Peacock se souvient des petits mais importants progrès qu’effectua avec l’équipe d’Angleterre M17 ce joueur qui évoluait alors à Leeds. « J’ai constaté une amélioration manifeste lors de la saison 2013/14. J’ai vu un joueur très motivé avec beaucoup d’habileté, mais qui avait simplement besoin de quelques réglages dans certains aspects de son jeu. Il était très compétitif, mais sur le plan international, il faut être un peu plus prudent quant au moment où l’on peut faire des tacles par exemple. Il a mûri au fur et à mesure que la saison avançait et il s’est remarquablement comporté lors du tour final à Malte. »

Compétitions interclubs
Cette décennie a procuré d’autres occasions aux jeunes joueurs des grands clubs du continent de se rencontrer, en particulier avec la création de la Youth League en 2013/14.

Cette compétition de l’UEFA permet aux jeunes de moins de 19 ans de se familiariser avec les habitudes du football interclubs international en milieu de semaine – en voyageant et en se mesurant à leurs homologues d’autres pays – et, en théorie, d’atténuer l’impact de leur accession au football européen de l’élite.

Matthijs de Ligt (à gauche) jouant pour les Pays-Bas lors d'un match amical des M15 contre l'Allemagne.
Matthijs de Ligt (à gauche) jouant pour les Pays-Bas lors d'un match amical des M15 contre l'Allemagne.©Getty Images

En tout, 135 joueurs ont déjà fait le saut de la Youth League à la Ligue des champions. Le chiffre correspondant pour la Ligue Europa est de 170 joueurs. L’un des joueurs méritant d’être mentionnés est le jeune défenseur Matthijs de Ligt, qui a joué pour Ajax en Youth League en février 2017 et qui, trois mois plus tard, a fait une démonstration d’un sang-froid extraordinaire pour les Amstellodamois en finale de la Ligue Europa contre Manchester United.

Jason Wilcox, responsable du centre de formation à Manchester City, reconnaît les possibilités que la Youth League procure à ses jeunes espoirs pour qu’ils goûtent à des styles ainsi qu’à des environnements différents.

S’exprimant à Nyon avant la défaite de Manchester City en demi-finales contre le futur champion de la Youth League, le FC Barcelone, en avril dernier, il a relevé : « Une chose que nous disons toujours est que notre programme de développement ne consiste pas seulement à gagner à tout prix au niveau du centre de formation, mais qu’il y aura un moment où nous devrons mettre les garçons un petit peu plus sous pression pour qu’ils s’engagent et gagnent.
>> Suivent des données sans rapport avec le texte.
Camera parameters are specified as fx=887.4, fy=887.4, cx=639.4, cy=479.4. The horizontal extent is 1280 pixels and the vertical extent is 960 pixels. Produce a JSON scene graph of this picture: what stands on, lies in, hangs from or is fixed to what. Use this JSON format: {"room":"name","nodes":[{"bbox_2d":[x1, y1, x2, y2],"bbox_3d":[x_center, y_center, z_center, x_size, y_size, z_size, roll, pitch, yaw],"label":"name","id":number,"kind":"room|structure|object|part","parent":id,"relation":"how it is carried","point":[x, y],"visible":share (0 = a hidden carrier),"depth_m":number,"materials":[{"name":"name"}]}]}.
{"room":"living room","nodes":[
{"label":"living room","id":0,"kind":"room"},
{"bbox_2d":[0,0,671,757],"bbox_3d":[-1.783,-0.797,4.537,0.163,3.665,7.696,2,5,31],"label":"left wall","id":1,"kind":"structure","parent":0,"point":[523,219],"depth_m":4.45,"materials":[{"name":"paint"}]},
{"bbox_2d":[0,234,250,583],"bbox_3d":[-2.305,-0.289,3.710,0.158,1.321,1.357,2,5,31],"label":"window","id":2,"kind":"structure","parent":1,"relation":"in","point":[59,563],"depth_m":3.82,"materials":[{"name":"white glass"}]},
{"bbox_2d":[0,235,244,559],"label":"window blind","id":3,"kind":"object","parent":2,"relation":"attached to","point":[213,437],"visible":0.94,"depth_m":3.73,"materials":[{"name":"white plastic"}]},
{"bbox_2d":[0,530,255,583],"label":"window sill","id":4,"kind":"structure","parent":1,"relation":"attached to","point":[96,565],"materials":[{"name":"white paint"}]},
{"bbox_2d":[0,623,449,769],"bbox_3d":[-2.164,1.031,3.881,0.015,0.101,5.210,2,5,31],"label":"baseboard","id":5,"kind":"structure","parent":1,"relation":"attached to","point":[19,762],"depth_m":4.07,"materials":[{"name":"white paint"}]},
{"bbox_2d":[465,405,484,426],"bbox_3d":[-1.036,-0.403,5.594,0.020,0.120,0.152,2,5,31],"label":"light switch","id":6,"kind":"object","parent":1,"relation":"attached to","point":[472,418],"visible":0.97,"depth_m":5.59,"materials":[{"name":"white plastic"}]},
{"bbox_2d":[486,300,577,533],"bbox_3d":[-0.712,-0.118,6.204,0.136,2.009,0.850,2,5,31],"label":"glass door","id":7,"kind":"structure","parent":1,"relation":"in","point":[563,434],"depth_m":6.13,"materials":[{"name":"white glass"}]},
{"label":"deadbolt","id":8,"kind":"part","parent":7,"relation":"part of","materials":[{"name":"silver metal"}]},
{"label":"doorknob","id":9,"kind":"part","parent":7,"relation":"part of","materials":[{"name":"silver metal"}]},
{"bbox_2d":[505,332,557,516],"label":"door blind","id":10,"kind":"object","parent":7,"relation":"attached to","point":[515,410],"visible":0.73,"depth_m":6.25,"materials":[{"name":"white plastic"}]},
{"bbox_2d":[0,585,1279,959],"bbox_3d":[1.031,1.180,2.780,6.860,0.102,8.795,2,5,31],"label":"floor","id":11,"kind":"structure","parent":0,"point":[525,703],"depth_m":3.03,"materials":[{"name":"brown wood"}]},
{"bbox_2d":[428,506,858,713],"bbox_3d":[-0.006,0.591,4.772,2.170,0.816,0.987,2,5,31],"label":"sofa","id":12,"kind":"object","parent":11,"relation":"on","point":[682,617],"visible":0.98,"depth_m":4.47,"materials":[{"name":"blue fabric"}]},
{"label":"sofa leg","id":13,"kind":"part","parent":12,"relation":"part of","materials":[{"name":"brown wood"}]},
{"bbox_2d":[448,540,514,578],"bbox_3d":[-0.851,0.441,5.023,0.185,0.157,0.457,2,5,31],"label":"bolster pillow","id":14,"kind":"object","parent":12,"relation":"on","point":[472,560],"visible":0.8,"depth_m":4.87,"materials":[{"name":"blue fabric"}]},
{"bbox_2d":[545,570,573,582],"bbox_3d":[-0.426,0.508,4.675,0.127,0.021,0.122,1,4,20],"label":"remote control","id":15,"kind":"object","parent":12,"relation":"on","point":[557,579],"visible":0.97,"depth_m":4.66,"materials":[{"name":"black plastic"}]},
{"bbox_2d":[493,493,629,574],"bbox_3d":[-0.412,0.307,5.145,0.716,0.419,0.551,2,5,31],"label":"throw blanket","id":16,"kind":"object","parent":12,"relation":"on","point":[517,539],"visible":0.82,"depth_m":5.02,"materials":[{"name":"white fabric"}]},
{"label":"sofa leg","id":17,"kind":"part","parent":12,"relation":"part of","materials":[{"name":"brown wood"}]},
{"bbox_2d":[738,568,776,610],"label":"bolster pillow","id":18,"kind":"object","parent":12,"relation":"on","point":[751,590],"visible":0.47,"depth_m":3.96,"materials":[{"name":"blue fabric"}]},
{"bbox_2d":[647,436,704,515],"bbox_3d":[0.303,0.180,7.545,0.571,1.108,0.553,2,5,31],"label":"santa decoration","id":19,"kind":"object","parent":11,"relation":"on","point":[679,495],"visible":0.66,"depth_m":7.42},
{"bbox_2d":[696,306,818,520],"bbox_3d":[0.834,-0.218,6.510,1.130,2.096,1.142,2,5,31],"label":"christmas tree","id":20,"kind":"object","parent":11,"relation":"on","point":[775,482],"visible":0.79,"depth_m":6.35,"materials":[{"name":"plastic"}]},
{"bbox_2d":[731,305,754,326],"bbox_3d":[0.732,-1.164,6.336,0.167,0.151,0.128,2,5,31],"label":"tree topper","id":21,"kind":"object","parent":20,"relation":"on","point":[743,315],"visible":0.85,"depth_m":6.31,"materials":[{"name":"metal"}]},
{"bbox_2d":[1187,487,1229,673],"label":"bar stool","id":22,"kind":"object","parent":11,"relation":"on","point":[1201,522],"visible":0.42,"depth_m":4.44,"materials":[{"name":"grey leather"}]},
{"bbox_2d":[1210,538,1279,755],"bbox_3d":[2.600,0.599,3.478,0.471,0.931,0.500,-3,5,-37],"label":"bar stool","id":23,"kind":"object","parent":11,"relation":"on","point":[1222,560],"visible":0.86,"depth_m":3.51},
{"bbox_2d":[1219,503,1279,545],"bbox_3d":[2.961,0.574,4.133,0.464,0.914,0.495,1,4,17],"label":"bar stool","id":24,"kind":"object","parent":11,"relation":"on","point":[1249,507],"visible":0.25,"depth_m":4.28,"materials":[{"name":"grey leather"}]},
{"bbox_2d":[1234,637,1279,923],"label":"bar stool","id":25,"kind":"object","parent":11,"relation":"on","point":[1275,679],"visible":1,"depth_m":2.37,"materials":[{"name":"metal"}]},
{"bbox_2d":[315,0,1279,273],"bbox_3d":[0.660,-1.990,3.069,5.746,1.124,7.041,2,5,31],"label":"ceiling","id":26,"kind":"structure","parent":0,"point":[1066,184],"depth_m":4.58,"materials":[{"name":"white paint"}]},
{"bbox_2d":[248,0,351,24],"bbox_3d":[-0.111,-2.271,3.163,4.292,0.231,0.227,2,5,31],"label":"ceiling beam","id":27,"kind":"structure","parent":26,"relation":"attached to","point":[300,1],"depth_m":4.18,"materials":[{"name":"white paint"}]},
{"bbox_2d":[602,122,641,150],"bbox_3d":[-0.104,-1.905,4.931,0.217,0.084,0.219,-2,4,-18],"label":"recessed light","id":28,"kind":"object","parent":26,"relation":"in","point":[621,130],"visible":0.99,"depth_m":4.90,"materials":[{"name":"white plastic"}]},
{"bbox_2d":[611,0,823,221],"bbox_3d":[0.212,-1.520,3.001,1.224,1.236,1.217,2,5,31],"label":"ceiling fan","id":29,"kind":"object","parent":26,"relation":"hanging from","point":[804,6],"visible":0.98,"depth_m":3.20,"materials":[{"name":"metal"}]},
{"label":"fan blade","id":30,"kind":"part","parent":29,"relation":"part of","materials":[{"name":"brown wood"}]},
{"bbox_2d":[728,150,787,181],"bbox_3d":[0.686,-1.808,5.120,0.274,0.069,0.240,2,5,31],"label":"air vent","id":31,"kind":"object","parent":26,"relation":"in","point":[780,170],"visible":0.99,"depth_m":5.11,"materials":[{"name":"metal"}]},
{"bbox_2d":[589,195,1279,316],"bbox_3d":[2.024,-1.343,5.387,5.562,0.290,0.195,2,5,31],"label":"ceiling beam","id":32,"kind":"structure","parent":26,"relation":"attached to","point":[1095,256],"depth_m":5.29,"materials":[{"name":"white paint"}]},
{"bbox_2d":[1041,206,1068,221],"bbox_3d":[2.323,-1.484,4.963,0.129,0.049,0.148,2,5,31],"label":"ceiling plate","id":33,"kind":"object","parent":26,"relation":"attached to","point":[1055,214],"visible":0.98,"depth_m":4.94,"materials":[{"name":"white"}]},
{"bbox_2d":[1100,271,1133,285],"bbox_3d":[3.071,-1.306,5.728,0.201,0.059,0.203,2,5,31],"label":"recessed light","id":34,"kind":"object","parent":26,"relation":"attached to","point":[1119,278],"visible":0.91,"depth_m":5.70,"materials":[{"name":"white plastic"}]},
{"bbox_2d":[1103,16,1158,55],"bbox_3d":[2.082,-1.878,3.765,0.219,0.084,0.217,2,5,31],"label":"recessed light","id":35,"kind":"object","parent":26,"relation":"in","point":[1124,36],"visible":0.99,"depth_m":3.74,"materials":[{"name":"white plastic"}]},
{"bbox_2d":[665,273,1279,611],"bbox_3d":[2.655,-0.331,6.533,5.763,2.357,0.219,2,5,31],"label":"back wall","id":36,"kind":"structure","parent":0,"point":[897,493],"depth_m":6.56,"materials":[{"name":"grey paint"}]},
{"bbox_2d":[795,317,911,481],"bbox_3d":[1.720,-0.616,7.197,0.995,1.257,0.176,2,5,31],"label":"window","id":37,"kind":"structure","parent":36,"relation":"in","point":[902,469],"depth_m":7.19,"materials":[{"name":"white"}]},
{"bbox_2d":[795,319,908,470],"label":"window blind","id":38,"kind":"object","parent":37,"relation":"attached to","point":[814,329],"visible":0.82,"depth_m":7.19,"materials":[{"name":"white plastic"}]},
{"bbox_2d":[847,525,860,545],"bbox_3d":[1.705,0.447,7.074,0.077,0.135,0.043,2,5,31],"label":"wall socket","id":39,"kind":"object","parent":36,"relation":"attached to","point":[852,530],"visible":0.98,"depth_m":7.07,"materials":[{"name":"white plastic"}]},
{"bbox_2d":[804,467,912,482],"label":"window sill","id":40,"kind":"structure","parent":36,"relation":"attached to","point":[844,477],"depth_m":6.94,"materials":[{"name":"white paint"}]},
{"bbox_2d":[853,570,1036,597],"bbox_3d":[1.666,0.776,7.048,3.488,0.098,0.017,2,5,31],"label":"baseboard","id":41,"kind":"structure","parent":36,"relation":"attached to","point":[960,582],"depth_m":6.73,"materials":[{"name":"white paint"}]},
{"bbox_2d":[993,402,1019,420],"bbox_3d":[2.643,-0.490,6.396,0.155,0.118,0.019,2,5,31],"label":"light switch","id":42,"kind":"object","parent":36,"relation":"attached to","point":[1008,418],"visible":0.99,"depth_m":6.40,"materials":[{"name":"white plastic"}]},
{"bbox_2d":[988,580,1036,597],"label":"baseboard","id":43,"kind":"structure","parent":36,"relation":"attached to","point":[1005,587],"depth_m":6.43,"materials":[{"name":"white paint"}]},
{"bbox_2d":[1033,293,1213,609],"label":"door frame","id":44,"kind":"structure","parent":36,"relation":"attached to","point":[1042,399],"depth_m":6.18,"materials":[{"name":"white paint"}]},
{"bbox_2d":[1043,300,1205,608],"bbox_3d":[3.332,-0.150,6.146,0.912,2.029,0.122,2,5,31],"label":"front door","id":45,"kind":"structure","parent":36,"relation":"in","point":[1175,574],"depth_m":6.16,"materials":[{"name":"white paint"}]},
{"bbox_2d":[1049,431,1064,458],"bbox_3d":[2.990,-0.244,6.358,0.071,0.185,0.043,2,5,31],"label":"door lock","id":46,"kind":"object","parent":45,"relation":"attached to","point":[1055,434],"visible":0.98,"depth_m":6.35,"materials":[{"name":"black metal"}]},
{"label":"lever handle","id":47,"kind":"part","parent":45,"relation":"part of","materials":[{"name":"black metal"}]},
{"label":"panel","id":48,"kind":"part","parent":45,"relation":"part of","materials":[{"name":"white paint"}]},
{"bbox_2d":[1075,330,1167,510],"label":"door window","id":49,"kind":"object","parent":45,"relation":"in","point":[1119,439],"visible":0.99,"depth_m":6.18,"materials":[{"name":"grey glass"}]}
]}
« Il y a certains tournois à l’étranger où nous faisons un véritable effort pour gagner, et je pense que cela est important. Mais nous nous efforçons de former le caractère de ces garçons de manière à ce que ce sport ne soit pas un sport de développement, mais qu’il consiste à apprendre comment gagner de grands matches de football, et à se familiariser avec la pression que cela demande. Si les garçons ne peuvent pas supporter la pression d’une demi-finale de Youth League, ils n’auront aucune chance de supporter la pression d’une finale de Ligue des champions, ce qui est l’objectif ultime. »

Et, comme Andrés Iniesta et Fernando Torres peuvent l’attester, atteindre cet objectif ultime peut exiger quelques dures leçons en cours de route.